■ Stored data
□ □ □ □

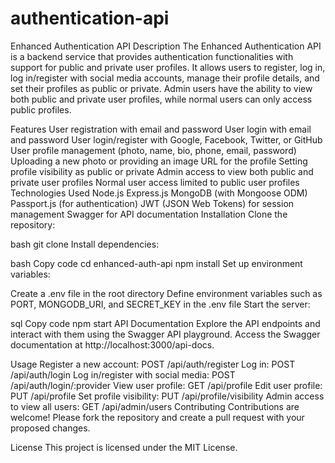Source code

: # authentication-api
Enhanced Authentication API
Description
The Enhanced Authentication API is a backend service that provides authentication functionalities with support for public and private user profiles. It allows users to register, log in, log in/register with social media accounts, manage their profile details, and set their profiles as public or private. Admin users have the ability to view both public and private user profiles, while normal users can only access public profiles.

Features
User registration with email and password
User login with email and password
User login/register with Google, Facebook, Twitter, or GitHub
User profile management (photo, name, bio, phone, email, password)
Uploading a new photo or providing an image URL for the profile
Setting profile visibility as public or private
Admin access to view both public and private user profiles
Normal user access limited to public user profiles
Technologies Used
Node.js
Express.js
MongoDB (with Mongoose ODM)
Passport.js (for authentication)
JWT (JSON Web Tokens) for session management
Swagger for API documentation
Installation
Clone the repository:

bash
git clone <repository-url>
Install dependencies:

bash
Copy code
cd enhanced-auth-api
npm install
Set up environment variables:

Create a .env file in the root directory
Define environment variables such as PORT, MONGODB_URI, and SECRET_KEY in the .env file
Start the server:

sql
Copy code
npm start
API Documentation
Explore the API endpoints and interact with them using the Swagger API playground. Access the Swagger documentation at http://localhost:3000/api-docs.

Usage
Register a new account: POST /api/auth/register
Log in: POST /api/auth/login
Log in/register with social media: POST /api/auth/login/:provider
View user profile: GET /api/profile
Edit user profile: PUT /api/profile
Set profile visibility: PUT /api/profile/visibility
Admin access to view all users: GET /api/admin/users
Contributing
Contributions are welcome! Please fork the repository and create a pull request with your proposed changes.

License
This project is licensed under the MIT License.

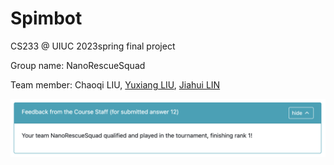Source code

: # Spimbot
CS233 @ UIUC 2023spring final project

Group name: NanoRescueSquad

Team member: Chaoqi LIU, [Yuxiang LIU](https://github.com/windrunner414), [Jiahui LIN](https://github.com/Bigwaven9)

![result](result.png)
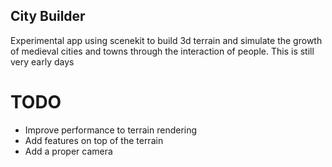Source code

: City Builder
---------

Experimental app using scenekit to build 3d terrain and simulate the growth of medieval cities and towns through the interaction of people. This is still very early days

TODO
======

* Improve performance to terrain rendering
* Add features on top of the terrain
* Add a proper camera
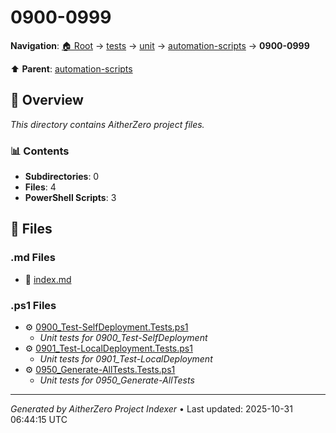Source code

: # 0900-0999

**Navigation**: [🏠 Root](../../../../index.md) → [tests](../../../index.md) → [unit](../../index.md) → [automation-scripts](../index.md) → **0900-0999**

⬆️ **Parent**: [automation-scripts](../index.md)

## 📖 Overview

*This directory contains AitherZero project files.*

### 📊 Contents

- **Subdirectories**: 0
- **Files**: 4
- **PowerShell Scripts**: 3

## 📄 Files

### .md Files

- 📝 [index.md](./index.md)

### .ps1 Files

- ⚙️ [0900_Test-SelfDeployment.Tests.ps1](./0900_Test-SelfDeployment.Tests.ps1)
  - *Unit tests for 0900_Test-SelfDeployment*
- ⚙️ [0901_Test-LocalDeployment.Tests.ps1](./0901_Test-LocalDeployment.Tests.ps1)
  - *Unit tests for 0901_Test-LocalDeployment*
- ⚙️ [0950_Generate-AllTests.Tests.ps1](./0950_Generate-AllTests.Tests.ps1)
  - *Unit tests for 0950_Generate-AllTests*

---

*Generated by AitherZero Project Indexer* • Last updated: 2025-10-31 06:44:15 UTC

□ □ □ □

■ INSTRUCTION
Please format the source text of all the rows above as a JSON list of strings, with one string per line and blank lines skipped. Leave the pictures out.

■ ANSWER SECTION
[
  "Source code",
  ": # authentication-api",
  "Enhanced Authentication API",
  "Description",
  "The Enhanced Authentication API is a backend service that provides authentication functionalities with support for public and private user profiles. It allows users to register, log in, log in/register with social media accounts, manage their profile details, and set their profiles as public or private. Admin users have the ability to view both public and private user profiles, while normal users can only access public profiles.",
  "Features",
  "User registration with email and password",
  "User login with email and password",
  "User login/register with Google, Facebook, Twitter, or GitHub",
  "User profile management (photo, name, bio, phone, email, password)",
  "Uploading a new photo or providing an image URL for the profile",
  "Setting profile visibility as public or private",
  "Admin access to view both public and private user profiles",
  "Normal user access limited to public user profiles",
  "Technologies Used",
  "Node.js",
  "Express.js",
  "MongoDB (with Mongoose ODM)",
  "Passport.js (for authentication)",
  "JWT (JSON Web Tokens) for session management",
  "Swagger for API documentation",
  "Installation",
  "Clone the repository:",
  "bash",
  "git clone <repository-url>",
  "Install dependencies:",
  "bash",
  "Copy code",
  "cd enhanced-auth-api",
  "npm install",
  "Set up environment variables:",
  "Create a .env file in the root directory",
  "Define environment variables such as PORT, MONGODB_URI, and SECRET_KEY in the .env file",
  "Start the server:",
  "sql",
  "Copy code",
  "npm start",
  "API Documentation",
  "Explore the API endpoints and interact with them using the Swagger API playground. Access the Swagger documentation at http://localhost:3000/api-docs.",
  "Usage",
  "Register a new account: POST /api/auth/register",
  "Log in: POST /api/auth/login",
  "Log in/register with social media: POST /api/auth/login/:provider",
  "View user profile: GET /api/profile",
  "Edit user profile: PUT /api/profile",
  "Set profile visibility: PUT /api/profile/visibility",
  "Admin access to view all users: GET /api/admin/users",
  "Contributing",
  "Contributions are welcome! Please fork the repository and create a pull request with your proposed changes.",
  "License",
  "This project is licensed under the MIT License.",
  "Source code",
  ": # Spimbot",
  "CS233 @ UIUC 2023spring final project",
  "Group name: NanoRescueSquad",
  "Team member: Chaoqi LIU, [Yuxiang LIU](https://github.com/windrunner414), [Jiahui LIN](https://github.com/Bigwaven9)",
  "![result](result.png)",
  "Source code",
  ": City Builder",
  "---------",
  "Experimental app using scenekit to build 3d terrain and simulate the growth of medieval cities and towns through the interaction of people. This is still very early days",
  "TODO",
  "======",
  "* Improve performance to terrain rendering",
  "* Add features on top of the terrain",
  "* Add a proper camera",
  "Source code",
  ": # 0900-0999",
  "**Navigation**: [🏠 Root](../../../../index.md) → [tests](../../../index.md) → [unit](../../index.md) → [automation-scripts](../index.md) → **0900-0999**",
  "⬆️ **Parent**: [automation-scripts](../index.md)",
  "## 📖 Overview",
  "*This directory contains AitherZero project files.*",
  "### 📊 Contents",
  "- **Subdirectories**: 0",
  "- **Files**: 4",
  "- **PowerShell Scripts**: 3",
  "## 📄 Files",
  "### .md Files",
  "- 📝 [index.md](./index.md)",
  "### .ps1 Files",
  "- ⚙️ [0900_Test-SelfDeployment.Tests.ps1](./0900_Test-SelfDeployment.Tests.ps1)",
  "  - *Unit tests for 0900_Test-SelfDeployment*",
  "- ⚙️ [0901_Test-LocalDeployment.Tests.ps1](./0901_Test-LocalDeployment.Tests.ps1)",
  "  - *Unit tests for 0901_Test-LocalDeployment*",
  "- ⚙️ [0950_Generate-AllTests.Tests.ps1](./0950_Generate-AllTests.Tests.ps1)",
  "  - *Unit tests for 0950_Generate-AllTests*",
  "---",
  "*Generated by AitherZero Project Indexer* • Last updated: 2025-10-31 06:44:15 UTC"
]